Ein Artikel von Frank Blenz

Elon Musk ist stets für eine Schlagzeile gut, klar, trägt er doch den Titel „Reichster Mensch der Welt“. Dem Geldscheffler gelang gerade ein gigantischer Schachzug auf dem Feld des „Investoren-Monopoly-ich-mach-mir-die-Welt-wie-sie-mir-gefällt“: Musk kaufte Twitter für zig Milliarden. Der US-Amerikaner sagt dazu via seiner Portale, er stehe für die Freiheit des Wortes, die freie Rede, die freie Meinung, die freien Gedanken, die frei sind – mittels seines Twitter-Dienstes. Nebenher gerät sein anderes Projekt, die gigantische GIGA-E-AUTO-FABRIK bei Berlin erneut ins Blickfeld. Es sind an sich keine schmeichelhaften Neuigkeiten: Die Fabrik ist nicht umweltfreundlich, braucht zuviel Wasser, beeinträchtigt neben der Natur auch die Lebensqualität der Anwohner. Was soll’s. Bei allem wirkt die Politik ja steigbügelhalterisch mit, Musk freut es, er kann seine „Visionen“ wie gewünscht durchsetzen. Bei einem neuerlichen Vorfall in der Fabrik ist nun mindestens bemerkenswert, wie dieser das Licht der Öffentlichkeit erblickte. Über Twitter geschah dies – nicht. Von Frank Blenz.

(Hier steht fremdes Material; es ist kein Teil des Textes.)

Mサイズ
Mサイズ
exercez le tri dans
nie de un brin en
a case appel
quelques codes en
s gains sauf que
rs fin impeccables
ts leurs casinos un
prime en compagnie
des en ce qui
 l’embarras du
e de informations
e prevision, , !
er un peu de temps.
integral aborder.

Was würde Tesla-Chef Elon Musk sagen, wenn auf seinem brandneu eigenen Portal Twitter, so wie er es ja will, völlig frei und kritisch besprochen wird, dass seine Giga-Fabrik im Brandenburgischen keine wirklich lobend zu erzählende Erfolgsgeschichte ist, dass diese hingegen als Beispiel für entfesselten Neoliberalismus, dass diese voller Rückschritt, Wahnsinn und Verachtung steht? Er wird es gelassen zulassen. Am Werktor des Fabrikmonsters im Brandenburgischen aber, da gibt man wie überall in Deutschland als Arbeitnehmer einige seiner bürgerlichen Rechte ab, inklusive, dass man darauf verzichtet, Kritik zu äußern, Mängel offen anzuzeigen. Dennoch zwitscherte es nun aus den Werkhallen Musks.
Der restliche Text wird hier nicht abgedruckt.